Elle était là, tout la-bas au bout du monde.
Son bout du monde était une simple jetée de bois qui ne donnait sur rien. Un ponton de planches disjointes qui se lançait dans le vide à l'assaut des nuées. Son bout du monde il avait l'air de rien avec son plancher où on voyait entre les planches, clouées irrégulièrement, la lande qui dansait sous le vent. Des barrières où la peinture s'écaillaient se dressaient sur les côtés et au bout une simple baie vitré teintée de verre égayaient le pont brunâtre qui se dressait devant ses pieds. C'était une passerelle patinée par le temps qui partait de la colline pour aller se perdre dans le ciel.

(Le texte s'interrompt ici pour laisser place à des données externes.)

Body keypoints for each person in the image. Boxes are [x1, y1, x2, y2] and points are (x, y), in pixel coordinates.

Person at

Elle aimait se rendre sur son perchoir pour contempler le monde. Après être partit de chez elle, elle avait parcouru le monde dans le but de le regarder de ses grands yeux gris. Elle avait vu des paysages splendides, regardés de loin les gens vivre, avait touché du doigts des mystères qui enveloppaient des ruines perdus.

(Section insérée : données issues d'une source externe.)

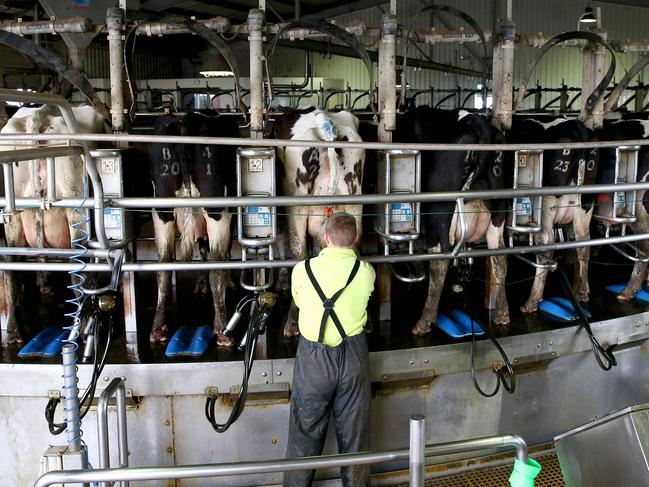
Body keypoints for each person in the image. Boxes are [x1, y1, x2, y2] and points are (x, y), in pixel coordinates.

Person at [284, 212, 376, 487]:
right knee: (355, 437)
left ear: (325, 239)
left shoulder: (303, 270)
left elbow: (299, 301)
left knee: (303, 436)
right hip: (353, 358)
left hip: (313, 357)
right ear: (356, 239)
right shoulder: (365, 271)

Mais pourtant c'est ici en Bretagne, cette langue de terre qui avait été sa première destination qu'elle avait posé ses valises. De sa première rencontre avec cette lande mystérieuse elle avait gardé une étincelle qui dansait encore dans ses yeux autrefois si mélancolique. C'est aux pieds des contreforts des Monts d'Arrée que Lucy s'était installée.

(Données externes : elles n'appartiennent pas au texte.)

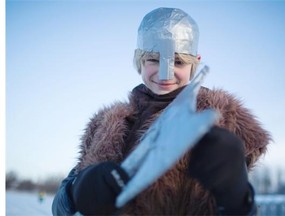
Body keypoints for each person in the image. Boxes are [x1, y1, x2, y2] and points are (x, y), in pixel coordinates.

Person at [52, 7, 271, 216]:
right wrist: (76, 191)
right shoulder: (107, 123)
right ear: (140, 59)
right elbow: (59, 208)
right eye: (154, 60)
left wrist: (236, 196)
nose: (166, 74)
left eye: (178, 61)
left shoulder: (225, 120)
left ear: (195, 63)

Encore aujourd'hui elle se souvient avec précision des émotions qui l'avaient parcourue lorsqu'elle avait regardé l'aube se lever sur les montagnes élimés par le le temps loin, très loin de la demeure familiale. C'est cette envie renouveler de contempler l'aube dessiner ses volutes d'or toute en atténuation pourprée qui l'avait poussée à acheter sa maison. Elle était tombée amoureuse de cette vieille passerelle qui surplombait le vide d'une végétation revêche qui s'acharnait à coloniser la pierre érodée.